The 2-minute timer feature on most electric toothbrushes is to encourage healthy brushing. 2 minutes can feel like a lifetime with a toddler.

“Don’t stress out if you want a 2-minute brush. Less time is better than nothing if you can brush quickly but thoroughly.”

  • Softness. Whether manual or electric, experts recommend that children use a brush with soft bristles.
  • Price. “Before investing in a full-spec brush, try a less expensive one to see if your child can tolerate the vibration and sensation of an electric brush,” says Park.
  • Features. Character themes and songs can make tooth-brushing more fun!
  • Small brush head. “I recommend using the smallest brush head possible so you can get back in to brush the back molars,” says Park.
  • Replacement heads. Be sure to get replacement heads and change them out every 3 months, or if your child gets sick with illnesses such as a cold, flu, or sore throat, Park says. This is because germs can hang out and hide in the bristles and up the chances of reinfection.
  • Storage. Keep the brush in an area where it won’t stay moist, both to keep germs away and to keep it from breaking.

Do dentists recommend that kids use electronic toothbrushes?

“Dentists don’t recommend an electronic toothbrush over a manual one The most important thing is that your child learns to brush twice a day.”

When choosing a toothbrush for your child, make sure the bristles are soft, the head is small, and the child can grip the handle.

Is it safe for kids to use electronic toothbrushes?

If the electronic toothbrushes are designed for kids and you provide proper supervision, it is safe for kids to use them.

An electronic toothbrush may be too powerful for an adult. It is better to choose a child-sized electronic toothbrush. Ask your dentist if you are in doubt.

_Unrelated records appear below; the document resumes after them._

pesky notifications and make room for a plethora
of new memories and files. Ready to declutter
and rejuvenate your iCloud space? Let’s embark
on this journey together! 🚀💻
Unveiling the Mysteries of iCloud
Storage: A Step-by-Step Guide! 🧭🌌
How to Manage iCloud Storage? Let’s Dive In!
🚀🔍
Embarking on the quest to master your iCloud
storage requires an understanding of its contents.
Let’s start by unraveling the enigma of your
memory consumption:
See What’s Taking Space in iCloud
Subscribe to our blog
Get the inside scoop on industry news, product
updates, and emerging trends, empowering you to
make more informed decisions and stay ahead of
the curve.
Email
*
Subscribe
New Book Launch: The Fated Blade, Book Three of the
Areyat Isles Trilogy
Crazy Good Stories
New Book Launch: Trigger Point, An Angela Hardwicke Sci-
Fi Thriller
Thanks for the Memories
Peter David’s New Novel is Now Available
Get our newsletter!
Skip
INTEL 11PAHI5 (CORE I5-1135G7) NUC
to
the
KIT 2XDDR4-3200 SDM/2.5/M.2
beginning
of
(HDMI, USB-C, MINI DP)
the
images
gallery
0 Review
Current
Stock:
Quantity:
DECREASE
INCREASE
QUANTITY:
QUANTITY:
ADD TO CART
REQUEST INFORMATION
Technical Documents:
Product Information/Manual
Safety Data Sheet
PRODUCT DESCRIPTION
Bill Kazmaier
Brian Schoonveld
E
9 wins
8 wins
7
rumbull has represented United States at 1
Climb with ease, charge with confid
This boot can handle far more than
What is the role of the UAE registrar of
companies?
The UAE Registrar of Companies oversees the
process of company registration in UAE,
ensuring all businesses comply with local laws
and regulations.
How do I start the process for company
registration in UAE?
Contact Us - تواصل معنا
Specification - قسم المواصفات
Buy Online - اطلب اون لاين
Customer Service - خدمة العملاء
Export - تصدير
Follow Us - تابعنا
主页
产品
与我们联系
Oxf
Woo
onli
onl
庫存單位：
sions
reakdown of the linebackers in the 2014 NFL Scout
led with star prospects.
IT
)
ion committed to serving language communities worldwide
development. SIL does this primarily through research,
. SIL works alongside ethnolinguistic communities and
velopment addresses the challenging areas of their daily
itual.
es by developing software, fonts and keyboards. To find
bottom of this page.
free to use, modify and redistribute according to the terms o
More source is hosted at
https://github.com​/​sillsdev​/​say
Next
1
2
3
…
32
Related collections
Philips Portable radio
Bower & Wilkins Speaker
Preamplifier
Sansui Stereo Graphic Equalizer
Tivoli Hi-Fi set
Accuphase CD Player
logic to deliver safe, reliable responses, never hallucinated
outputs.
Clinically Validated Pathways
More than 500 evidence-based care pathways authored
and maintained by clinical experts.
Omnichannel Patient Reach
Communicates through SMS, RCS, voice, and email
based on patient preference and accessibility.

Do electronic toothbrushes help prevent cavities?

According to the ADA, your teeth don’t care which toothbrush you use, as long as you brush twice a day for 2 minutes with a fluoride toothpaste. Therefore, both a manual and electronic toothbrush can help prevent cavities. Which one you use depends on preference.

What electric toothbrush do dentists recommend for kids?

The ADA has a list of recommended toothbrushes. The ADA Seal of Acceptance is the gold standard for toothbrush quality.

The ADA has a list just for kids that contains recommended toothpastes, mouth rinses, toothbrushes, floss, and other dental-related products.

Ask your dentist which brush your child should use. They may have a brand or style that they like.

“An electric toothbrush can be a great tool in your child’s dental routine, and may even get them more excited about brushing their teeth if it’s not a favorite activity. It is advisable to wait until they are at least 3 years old, and look for options with soft bristles and a small brush head.”